Early Church Involvement
Snow's Baptist parents welcomed a variety of religious believers into their home. In 1828, Snow and her parents joined Alexander Campbell’s Christian restorationist movement, the Disciples of Christ. When Joseph Smith, Jr., the Latter Day Saint prophet, took up residence in Hiram, Ohio, four miles from the Snow farm in 1831, the Snow family took a strong interest in the new religious movement. Eliza's mother and sister joined the Latter Day Saint Church early on; several years later, in 1835, Eliza was baptized and moved to Kirtland, Ohio, which was at the time the headquarters of the Church. Upon her arrival, Eliza donated her inheritance, a large sum of money, toward the building of the Church's Kirtland Temple. In appreciation, the building committee provided her with the title to "a very valuable -situated near the Temple, with a fruit tree-an excellent spring of water, and house that accommodated two families." Here Eliza taught school for Joseph Smith's family and was influential in interesting her younger brother Lorenzo Snow in the young Church.
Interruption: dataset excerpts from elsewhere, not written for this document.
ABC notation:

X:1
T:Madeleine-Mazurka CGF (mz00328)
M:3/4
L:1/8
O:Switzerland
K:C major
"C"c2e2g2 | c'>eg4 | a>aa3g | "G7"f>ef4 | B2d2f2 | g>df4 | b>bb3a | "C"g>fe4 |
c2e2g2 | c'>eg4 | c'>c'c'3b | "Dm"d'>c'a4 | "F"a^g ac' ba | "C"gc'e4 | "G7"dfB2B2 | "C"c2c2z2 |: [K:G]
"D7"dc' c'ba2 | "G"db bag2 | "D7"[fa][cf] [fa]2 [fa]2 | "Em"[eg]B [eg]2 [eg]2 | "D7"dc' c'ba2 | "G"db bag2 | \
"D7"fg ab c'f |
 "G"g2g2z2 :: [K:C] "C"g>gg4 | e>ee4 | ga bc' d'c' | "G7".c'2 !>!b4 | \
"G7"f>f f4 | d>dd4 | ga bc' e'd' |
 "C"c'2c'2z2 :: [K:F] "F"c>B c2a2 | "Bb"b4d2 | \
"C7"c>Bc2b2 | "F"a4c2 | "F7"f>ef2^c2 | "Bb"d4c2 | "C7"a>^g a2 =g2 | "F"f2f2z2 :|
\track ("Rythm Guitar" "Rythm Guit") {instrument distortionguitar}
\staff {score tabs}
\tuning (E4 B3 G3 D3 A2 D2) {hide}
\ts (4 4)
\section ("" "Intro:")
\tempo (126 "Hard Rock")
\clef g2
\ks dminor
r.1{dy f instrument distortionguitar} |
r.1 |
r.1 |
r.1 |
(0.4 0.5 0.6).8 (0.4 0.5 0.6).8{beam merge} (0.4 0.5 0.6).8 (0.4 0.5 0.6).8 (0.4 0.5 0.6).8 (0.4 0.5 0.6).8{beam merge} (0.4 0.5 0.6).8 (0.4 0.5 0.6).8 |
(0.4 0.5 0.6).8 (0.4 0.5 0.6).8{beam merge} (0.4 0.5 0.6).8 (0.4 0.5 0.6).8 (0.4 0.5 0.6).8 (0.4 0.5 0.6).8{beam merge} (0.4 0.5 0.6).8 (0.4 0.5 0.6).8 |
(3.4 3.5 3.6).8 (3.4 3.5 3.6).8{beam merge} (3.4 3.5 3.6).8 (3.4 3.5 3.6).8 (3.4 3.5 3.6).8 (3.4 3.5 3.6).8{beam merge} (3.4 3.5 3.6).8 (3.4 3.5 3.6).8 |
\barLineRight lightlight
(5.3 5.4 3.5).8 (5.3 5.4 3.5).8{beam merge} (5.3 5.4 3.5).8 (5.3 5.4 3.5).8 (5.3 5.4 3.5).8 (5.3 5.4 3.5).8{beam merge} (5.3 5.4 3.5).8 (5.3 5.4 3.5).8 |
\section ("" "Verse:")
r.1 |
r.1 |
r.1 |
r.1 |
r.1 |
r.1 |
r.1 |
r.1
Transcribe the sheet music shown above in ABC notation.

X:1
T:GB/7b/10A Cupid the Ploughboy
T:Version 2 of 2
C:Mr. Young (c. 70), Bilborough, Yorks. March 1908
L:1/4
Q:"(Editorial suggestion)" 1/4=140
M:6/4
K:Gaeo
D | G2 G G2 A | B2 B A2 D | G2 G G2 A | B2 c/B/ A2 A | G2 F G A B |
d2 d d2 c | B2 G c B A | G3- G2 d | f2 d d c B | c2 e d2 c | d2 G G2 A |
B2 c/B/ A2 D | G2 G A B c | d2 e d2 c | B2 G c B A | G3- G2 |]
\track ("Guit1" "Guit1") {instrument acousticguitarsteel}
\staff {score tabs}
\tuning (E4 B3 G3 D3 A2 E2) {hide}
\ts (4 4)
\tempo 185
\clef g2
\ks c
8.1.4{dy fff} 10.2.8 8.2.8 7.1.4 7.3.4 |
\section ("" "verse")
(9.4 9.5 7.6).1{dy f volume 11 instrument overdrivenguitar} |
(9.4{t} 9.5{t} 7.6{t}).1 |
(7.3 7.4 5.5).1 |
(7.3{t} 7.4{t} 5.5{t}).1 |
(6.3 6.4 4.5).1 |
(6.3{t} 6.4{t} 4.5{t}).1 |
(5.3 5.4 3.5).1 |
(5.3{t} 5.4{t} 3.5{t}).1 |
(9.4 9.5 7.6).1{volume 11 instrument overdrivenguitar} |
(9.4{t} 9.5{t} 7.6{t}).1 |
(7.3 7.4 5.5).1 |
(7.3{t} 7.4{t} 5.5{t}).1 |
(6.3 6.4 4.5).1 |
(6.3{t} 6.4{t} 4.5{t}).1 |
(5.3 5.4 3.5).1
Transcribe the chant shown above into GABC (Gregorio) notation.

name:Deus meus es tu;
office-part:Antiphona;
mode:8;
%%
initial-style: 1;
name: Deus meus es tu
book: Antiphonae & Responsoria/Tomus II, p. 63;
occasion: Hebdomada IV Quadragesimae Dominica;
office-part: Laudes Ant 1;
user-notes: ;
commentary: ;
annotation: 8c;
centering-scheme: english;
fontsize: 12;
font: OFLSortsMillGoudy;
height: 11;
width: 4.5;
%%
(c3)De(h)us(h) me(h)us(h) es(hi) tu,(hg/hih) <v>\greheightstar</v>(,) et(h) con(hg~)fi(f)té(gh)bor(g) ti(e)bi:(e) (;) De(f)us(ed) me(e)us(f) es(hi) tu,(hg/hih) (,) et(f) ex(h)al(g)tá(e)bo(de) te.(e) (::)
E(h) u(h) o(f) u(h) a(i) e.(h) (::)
Lorenzo later became fifth President of The Church of Jesus Christ of Latter-day Saints.
Snow moved west with her family and the body of the Church, first to Adam-ondi-Ahman, a short-lived LDS settlement in Missouri, and then to Nauvoo, Illinois. In Nauvoo, Snow again made her living as a school teacher. She claimed to have secretly wed Joseph Smith, on 29 June 1842, as a plural wife. Eliza wrote fondly of Joseph “my beloved husband, the choice of my heart and the crown of my life”. However, Snow organized a petition in that same Summer of 1842, with a thousand female signatures, denying Smith was connected with polygamy and extoling his "virtue". Furthermore, as Secretary of the Ladies' Relief Society she organized the publishing of a certificate in October 1842 denouncing polygamy and denying Smith as its creator or participant. When Snow was informed that Smith's widow Emma Hale Smith had stated on her deathbed that her husband had never been a polygamist, Snow was reported to have stated "Sister Emma ... sunk so low ... (and) died with a libel on her lips."
Snow married polygamist Brigham Young as a plural wife. She traveled west across the plains and arrived in the Salt Lake Valley on 2 October 1847. There, childless Eliza became a prominent member of Young's family, moving into an upper bedroom in Young's Salt Lake City residence, the Lion House.